··· Provided text

Declarative Workflow Design (DAGs)
Hatchet workflows are designed in a Directed Acyclic Graph (DAG) format, where each task is a node in the graph, and the dependencies between tasks are the edges. This structure ensures that workflows are organized, predictable, and free from circular dependencies. By defining the sequence and dependencies of tasks upfront, you can easily understand the actual runtime state as compared to the expected state when debugging or troubleshooting.
Defining a Workflow
Start by declaring a workflow with a name. The workflow object can declare additional workflow-level configuration options which we’ll cover later.
The returned object is an instance of the Workflow
class, which is the primary interface for interacting with the workflow (i.e. running, enqueuing, scheduling, etc).
from hatchet_sdk import Context, EmptyModel, Hatchet
hatchet = Hatchet(debug=True)
simple = hatchet.workflow(name="SimpleWorkflow")
Defining a Task
Now that we have a workflow, we can define a task to be executed as part of the workflow. Tasks are defined by calling the task
method on the workflow object.

······

**Work instructions**
1. Transcribe the part of the workflow design text starting at "Declarative Workflow Design" and ending at "enqueuing, scheduling, etc).".
2. Which names does the workflow design text import from hatchet_sdk? List every one.

··· Data segment

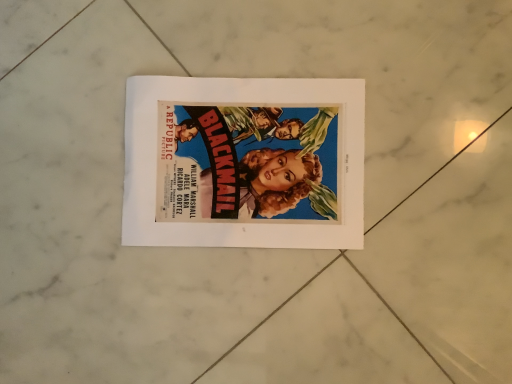
Find the location of a particular element. Image resolution: width=512 pixels, height=384 pixels. vacant space situated above matte paper poster at center (from a real-world perspective) is located at coordinates (241, 163).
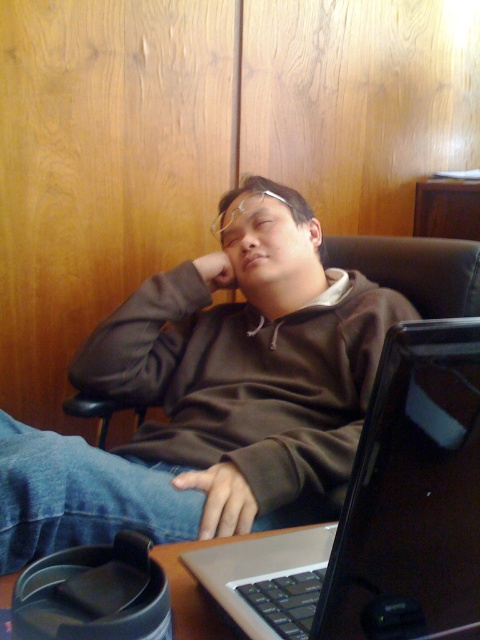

······

**Solutions to the problems**
1.
Declarative Workflow Design (DAGs)
Hatchet workflows are designed in a Directed Acyclic Graph (DAG) format, where each task is a node in the graph, and the dependencies between tasks are the edges. This structure ensures that workflows are organized, predictable, and free from circular dependencies. By defining the sequence and dependencies of tasks upfront, you can easily understand the actual runtime state as compared to the expected state when debugging or troubleshooting.
Defining a Workflow
Start by declaring a workflow with a name. The workflow object can declare additional workflow-level configuration options which we’ll cover later.
The returned object is an instance of the Workflow
class, which is the primary interface for interacting with the workflow (i.e. running, enqueuing, scheduling, etc).

2. Context, EmptyModel, Hatchet